Independent vehicle pricing companies are the main driving force in the UK for all things relating to vehicle pricing, including the residual value’s, or RV for short.
In order for a leasing company to quote you a contract hire rate, they need to use the RV’s from these companies. This will help them understand the value of an asset at a particular period of time, which in turn will ultimately underwrite future business and show them the level of risk.
These companies are an unbiased force in the world of leasing. Providing a wide view of the market and trends, whilst also providing detailed market research on how they create those prices.
Data is both sent and collected by these companies on a daily, if not hourly basis via various mediums such as auctions and manufacturers. The data they receive is then used to understand how the current market is performing. Once all the data is collated and verified, they can then create an accurate “average” price in their guides which various companies will buy, including financial institutions or leasing companies.
This basic foundational level of data gathering is ultimately used to help forecast the future price.
The RV plays the most important role in any lease, as it is susceptible to trend and variation within the market. After all, this is simply a prediction for a future value, it does not guarantee it.
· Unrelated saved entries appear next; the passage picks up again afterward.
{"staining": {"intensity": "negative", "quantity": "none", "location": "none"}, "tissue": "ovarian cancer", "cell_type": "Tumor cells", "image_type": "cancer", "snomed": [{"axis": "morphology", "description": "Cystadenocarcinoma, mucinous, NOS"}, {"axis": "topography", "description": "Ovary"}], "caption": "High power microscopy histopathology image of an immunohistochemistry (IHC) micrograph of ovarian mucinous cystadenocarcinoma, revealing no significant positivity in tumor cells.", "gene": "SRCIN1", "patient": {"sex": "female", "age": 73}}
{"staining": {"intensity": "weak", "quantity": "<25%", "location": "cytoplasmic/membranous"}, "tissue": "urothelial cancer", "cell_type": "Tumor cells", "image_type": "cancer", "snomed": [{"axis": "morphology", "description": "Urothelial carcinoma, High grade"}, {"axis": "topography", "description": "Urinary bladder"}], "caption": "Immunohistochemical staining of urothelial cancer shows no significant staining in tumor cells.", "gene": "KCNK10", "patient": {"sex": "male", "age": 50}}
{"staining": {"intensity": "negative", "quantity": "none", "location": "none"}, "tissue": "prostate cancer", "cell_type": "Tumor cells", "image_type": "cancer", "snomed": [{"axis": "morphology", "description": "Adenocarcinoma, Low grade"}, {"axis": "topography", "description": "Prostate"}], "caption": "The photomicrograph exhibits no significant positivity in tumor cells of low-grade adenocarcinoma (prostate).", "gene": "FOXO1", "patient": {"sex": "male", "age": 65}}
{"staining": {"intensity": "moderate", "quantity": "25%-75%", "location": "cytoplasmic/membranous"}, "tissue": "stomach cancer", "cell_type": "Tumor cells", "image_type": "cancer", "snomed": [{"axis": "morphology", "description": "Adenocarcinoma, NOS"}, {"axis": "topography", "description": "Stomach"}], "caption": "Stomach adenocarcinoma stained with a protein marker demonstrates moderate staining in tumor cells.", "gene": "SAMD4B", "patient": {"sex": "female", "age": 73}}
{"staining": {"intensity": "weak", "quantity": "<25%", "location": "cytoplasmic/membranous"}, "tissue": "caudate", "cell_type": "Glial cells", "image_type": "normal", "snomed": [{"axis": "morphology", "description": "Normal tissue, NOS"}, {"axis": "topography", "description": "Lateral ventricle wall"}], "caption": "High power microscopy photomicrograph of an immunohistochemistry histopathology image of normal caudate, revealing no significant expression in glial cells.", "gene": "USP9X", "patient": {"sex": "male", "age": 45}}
Here’s the important bit. Leasing companies can manipulate the RV to help manage the “risk” associated with an asset. This is all perfectly legal, much the same way in which someone can increase or decrease the value of their house depending on what is happening in the market. It is just being applied to assets of smaller value, with more volume.
As the RV is directly linked to the final contract hire rate, this means that large leasing companies can adjust that rate if it is deemed to be too expensive or cheap. Remember, they are trying to remain competitive with their rivals, manage their profit margin, but also not price themselves out of the market.
Believe it or not, you also have an influence on the RV. For example, if you choose a bright purple car then the RV will be brought down accordingly, as it’s now harder to sell. Likewise, if you apply lots of desirable options to the car, it is now easier to sell. The key is about how proportional the value of an option is from an RV perspective, but also how much it costs from the factory. A specific example might be something like a Band & Olufsen stereo, which from the factory might be a few thousand pounds, but in the real world a few years later would only be a few hundred. Proportionally speaking, you would pay more for your lease over the term, than it would be worth at the end. In effect, YOU pay for the price difference between a better or worse RV and the capital cost. An adjustment in the RV is completely at the leasing companies discretion, so please be aware of that.